» Tasks
- a) Reproduce a passage from the game previews word for word, beginning at the words that include "We first saw" and stopping after "Ubisoft Montreal, Ubisoft)".
- b) List every gaming platform named in the game previews.

++++ Reading passage

Tom Clancy’s Rainbow 6: Patriots
(2013; PC, PS3, Xbox 360; Ubisoft Montreal/Red Storm/Toronto, Ubisoft)
We first saw this game a while back, and we haven’t heard a whole lot more since the announcement that it was coming. It’ll be set in the jeopardy-friendly confines of New York, and the odds are good that it will involve squad-based play as all the other games in the franchise have. After laying the smack down on Vegas before entering a hiatus of sorts, it’ll be nice to see the series return. The Rainbow Six titles have always been quality games, and there’s no reason to think that will change.
(2013; PC, PS3, Xbox 360; Ubisoft Montreal, Ubisoft)
Despite a massive lineup filled with blockbuster after blockbuster, Ubisoft’s E3 presentation was dominated by the reveal of its newest property, Watch Dogs. After the clip showed off what the game could do, it was all people could talk about. And with good reason. This one might not have the mainstream appeal that something like an Assassin’s Creed game does, but you can be sure most dedicated gamers are going to be following this title closely.

++++++++
++++ Dataset content

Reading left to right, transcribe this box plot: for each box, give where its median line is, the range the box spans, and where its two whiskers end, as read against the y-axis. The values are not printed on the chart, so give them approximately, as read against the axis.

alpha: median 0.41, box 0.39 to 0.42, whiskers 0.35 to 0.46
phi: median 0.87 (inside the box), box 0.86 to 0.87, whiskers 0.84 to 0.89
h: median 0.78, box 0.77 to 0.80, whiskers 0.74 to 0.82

++++++++

» Your written answers
- a)
We first saw this game a while back, and we haven’t heard a whole lot more since the announcement that it was coming. It’ll be set in the jeopardy-friendly confines of New York, and the odds are good that it will involve squad-based play as all the other games in the franchise have. After laying the smack down on Vegas before entering a hiatus of sorts, it’ll be nice to see the series return. The Rainbow Six titles have always been quality games, and there’s no reason to think that will change.
(2013; PC, PS3, Xbox 360; Ubisoft Montreal, Ubisoft)

- b) PC, PS3, Xbox 360